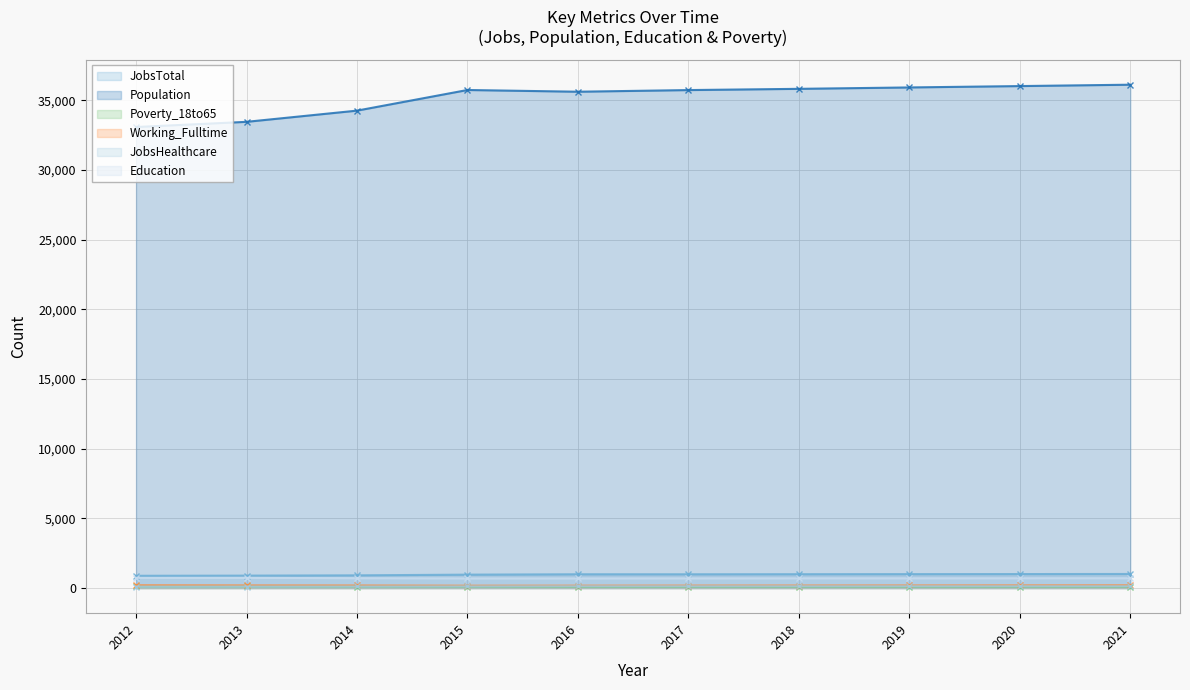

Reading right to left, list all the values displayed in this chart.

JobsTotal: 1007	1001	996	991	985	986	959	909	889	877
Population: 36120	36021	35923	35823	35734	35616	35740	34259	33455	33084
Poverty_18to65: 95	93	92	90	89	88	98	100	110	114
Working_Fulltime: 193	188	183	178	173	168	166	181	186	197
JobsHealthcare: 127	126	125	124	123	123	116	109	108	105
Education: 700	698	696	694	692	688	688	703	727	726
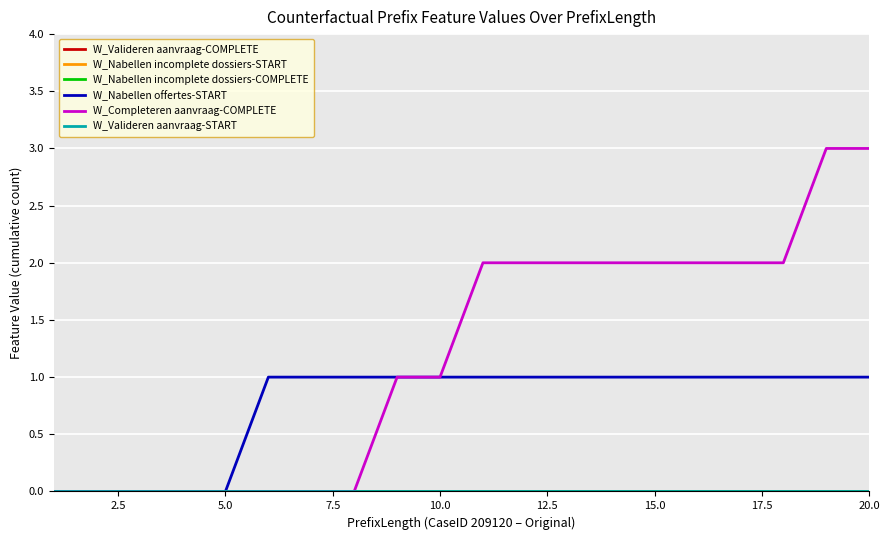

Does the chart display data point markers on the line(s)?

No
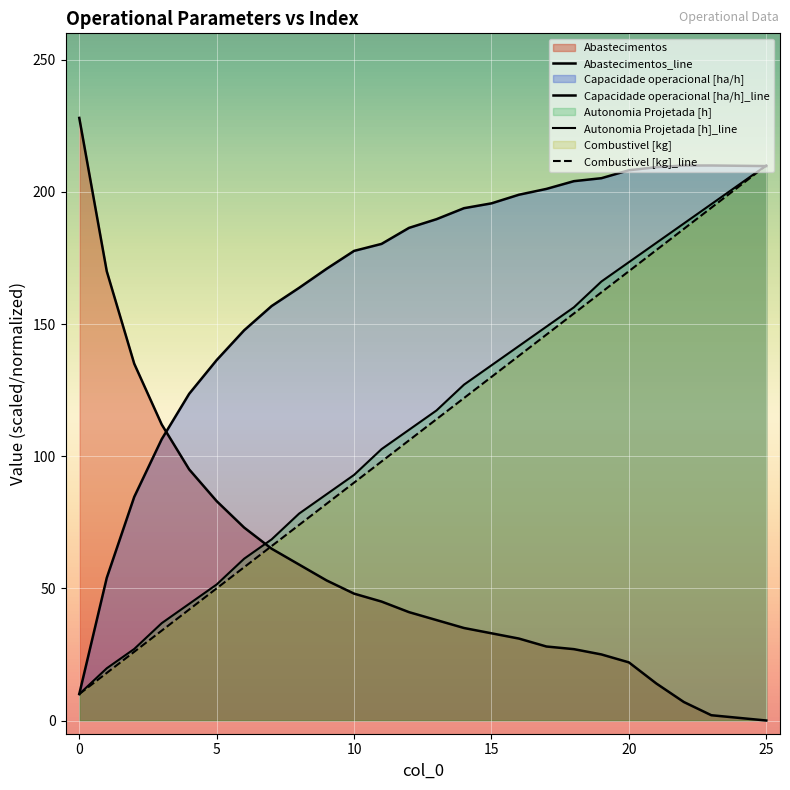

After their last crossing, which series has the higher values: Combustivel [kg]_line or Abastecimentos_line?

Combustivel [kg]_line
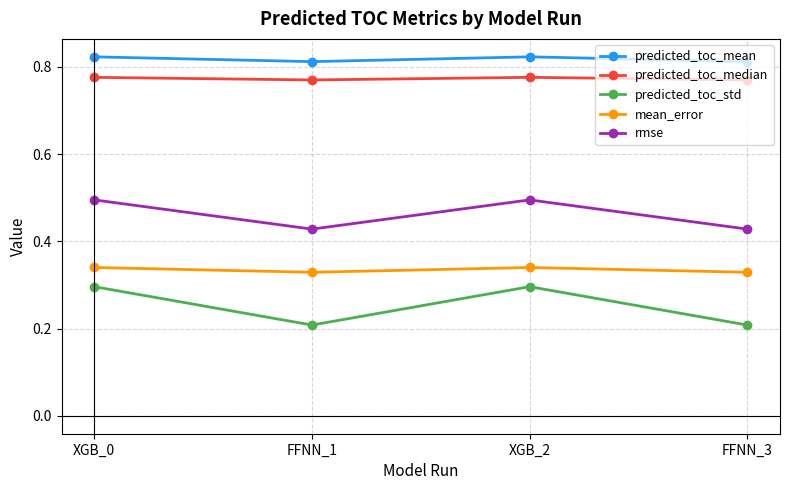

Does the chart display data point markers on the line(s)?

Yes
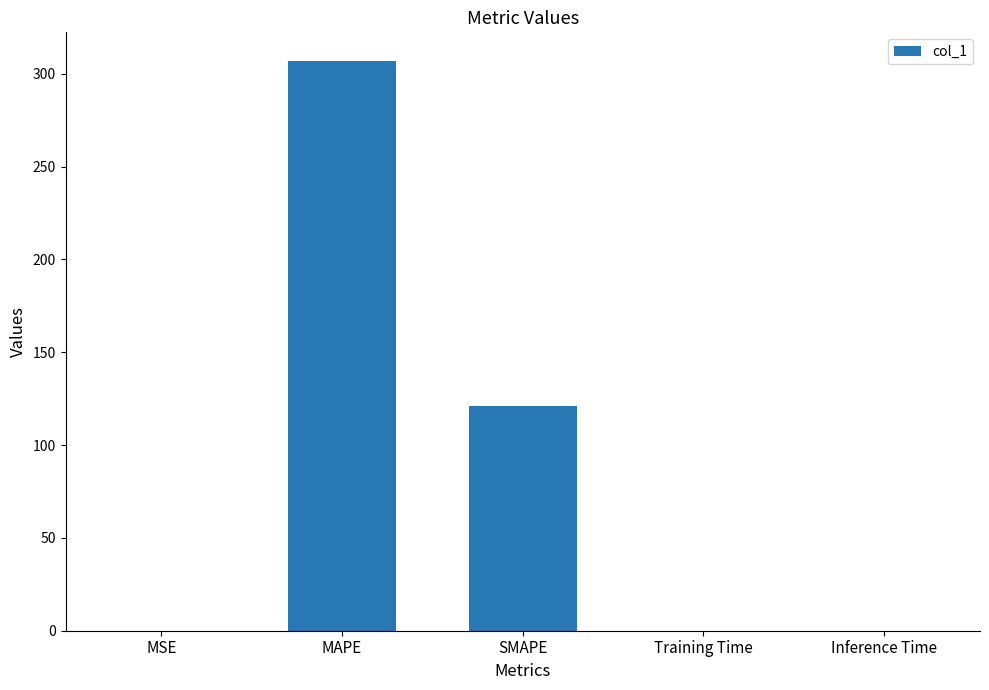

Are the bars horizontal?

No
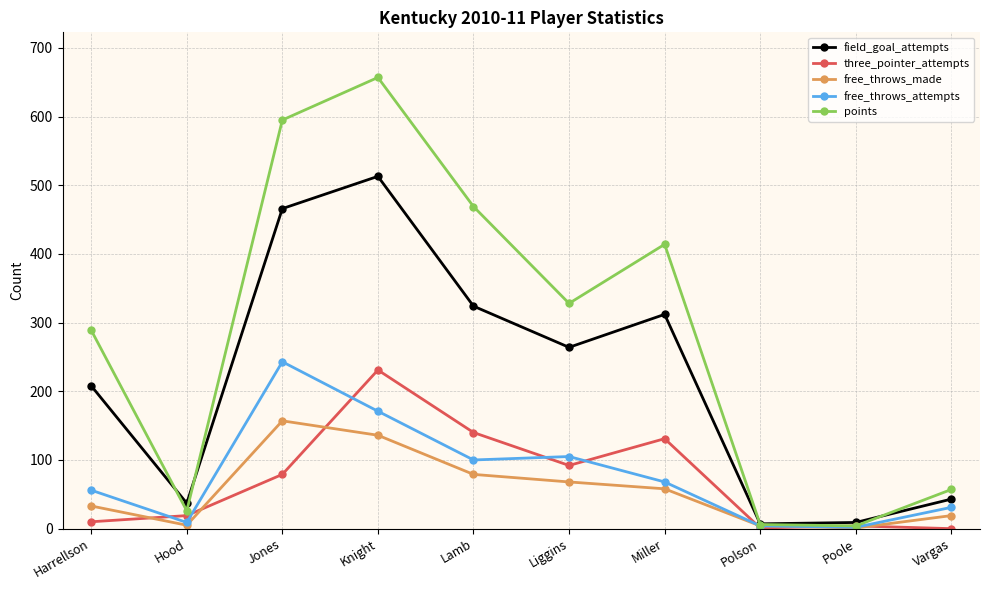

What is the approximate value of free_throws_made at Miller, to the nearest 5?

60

Directions for this task
Rewrite the listing above with every "chart" changed to "graph" and everything else left the same. Omit the pictures from your answer.

Solution for this task
Reading right to left, list all the values displayed in this graph.

JobsTotal: 1007	1001	996	991	985	986	959	909	889	877
Population: 36120	36021	35923	35823	35734	35616	35740	34259	33455	33084
Poverty_18to65: 95	93	92	90	89	88	98	100	110	114
Working_Fulltime: 193	188	183	178	173	168	166	181	186	197
JobsHealthcare: 127	126	125	124	123	123	116	109	108	105
Education: 700	698	696	694	692	688	688	703	727	726

Does the graph display data point markers on the line(s)?

No

After their last crossing, which series has the higher values: Combustivel [kg]_line or Abastecimentos_line?

Combustivel [kg]_line

Does the graph display data point markers on the line(s)?

Yes

Are the bars horizontal?

No

What is the approximate value of free_throws_made at Miller, to the nearest 5?

60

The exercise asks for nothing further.